TESTO ESTRATTO
---

Amnesty International, in un rapporto pubblicato giovedì, avverte che il diritto all’aborto è sempre più minacciato in Europa. L’ONG, che si batte per la tutela dei diritti umani, evidenzia un aumento degli ostacoli legali, amministrativi e politici che limitano l’accesso all’interruzione di gravidanza. L’organizzazione denuncia “preoccupanti passi indietro” in diversi Paesi. “È grande il rischio di vedere i risultati conquistati in materia di diritti riproduttivi messi in discussione da un’ondata di misure retrograde”, ha dichiarato Monica Costa Riba, esperta dei diritti delle donne di Amnesty International.
“Quando i diritti non valgono per tutte: la lotta per l’accesso all’aborto in Europa”

---

(Dati dei punti chiave per ciascuna istanza)
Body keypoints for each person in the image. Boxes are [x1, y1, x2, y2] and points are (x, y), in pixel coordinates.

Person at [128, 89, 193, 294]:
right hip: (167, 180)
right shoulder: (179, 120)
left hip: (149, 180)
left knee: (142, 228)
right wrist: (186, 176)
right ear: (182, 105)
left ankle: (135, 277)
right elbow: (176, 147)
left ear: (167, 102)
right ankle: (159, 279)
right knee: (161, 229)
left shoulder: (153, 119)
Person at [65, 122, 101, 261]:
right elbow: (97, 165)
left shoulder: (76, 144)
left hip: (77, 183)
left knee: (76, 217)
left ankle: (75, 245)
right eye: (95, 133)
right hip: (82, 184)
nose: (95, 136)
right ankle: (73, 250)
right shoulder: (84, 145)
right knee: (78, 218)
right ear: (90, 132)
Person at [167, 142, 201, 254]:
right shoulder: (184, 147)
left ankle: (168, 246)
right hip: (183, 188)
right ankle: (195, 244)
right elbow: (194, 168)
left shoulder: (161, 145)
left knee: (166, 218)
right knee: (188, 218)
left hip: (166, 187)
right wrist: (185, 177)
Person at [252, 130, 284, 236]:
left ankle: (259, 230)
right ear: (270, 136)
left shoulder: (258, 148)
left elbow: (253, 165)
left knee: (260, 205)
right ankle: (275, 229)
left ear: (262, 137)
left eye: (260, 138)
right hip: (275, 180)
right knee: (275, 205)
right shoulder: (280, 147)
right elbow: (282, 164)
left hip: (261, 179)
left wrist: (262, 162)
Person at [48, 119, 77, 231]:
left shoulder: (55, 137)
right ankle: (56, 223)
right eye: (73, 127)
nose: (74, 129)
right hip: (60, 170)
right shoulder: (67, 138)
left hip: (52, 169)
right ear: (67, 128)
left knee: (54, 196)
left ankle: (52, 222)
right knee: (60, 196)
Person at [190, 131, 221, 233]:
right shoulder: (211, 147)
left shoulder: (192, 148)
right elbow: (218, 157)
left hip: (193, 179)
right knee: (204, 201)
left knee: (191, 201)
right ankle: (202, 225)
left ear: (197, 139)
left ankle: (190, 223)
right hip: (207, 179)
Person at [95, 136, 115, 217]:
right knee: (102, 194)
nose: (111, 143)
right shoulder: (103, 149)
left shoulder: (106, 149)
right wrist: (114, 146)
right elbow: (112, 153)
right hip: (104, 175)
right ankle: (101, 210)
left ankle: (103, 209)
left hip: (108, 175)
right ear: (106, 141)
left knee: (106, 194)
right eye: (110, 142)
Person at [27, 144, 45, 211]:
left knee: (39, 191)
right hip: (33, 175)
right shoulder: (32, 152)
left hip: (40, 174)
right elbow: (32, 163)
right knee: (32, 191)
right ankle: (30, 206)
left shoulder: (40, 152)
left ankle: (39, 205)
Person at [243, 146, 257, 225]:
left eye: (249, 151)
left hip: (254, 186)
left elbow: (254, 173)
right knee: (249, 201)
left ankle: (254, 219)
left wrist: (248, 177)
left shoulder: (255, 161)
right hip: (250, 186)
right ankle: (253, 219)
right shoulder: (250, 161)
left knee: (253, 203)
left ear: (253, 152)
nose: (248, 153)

---

ISTRUZIONI
1. Rispondi in base al testo sull'aborto in Europa.
(a) Di quali tipi sono gli ostacoli che, secondo l'ONG, limitano l'accesso all'interruzione di gravidanza?
(b) Quale ruolo ricopre Monica Costa Riba in Amnesty International?
(c) In quale giorno è stato pubblicato il rapporto?
2. Riscrivi il passo del testo sull'aborto in Europa che comincia con "Amnesty International, in" e termina con "di Amnesty International.", mettendo "Stati" al posto di "Paesi".

SOLUZIONI
1.
(a) Legali, amministrativi e politici.
(b) È esperta dei diritti delle donne.
(c) Giovedì.

2.
Amnesty International, in un rapporto pubblicato giovedì, avverte che il diritto all’aborto è sempre più minacciato in Europa. L’ONG, che si batte per la tutela dei diritti umani, evidenzia un aumento degli ostacoli legali, amministrativi e politici che limitano l’accesso all’interruzione di gravidanza. L’organizzazione denuncia “preoccupanti passi indietro” in diversi Stati. “È grande il rischio di vedere i risultati conquistati in materia di diritti riproduttivi messi in discussione da un’ondata di misure retrograde”, ha dichiarato Monica Costa Riba, esperta dei diritti delle donne di Amnesty International.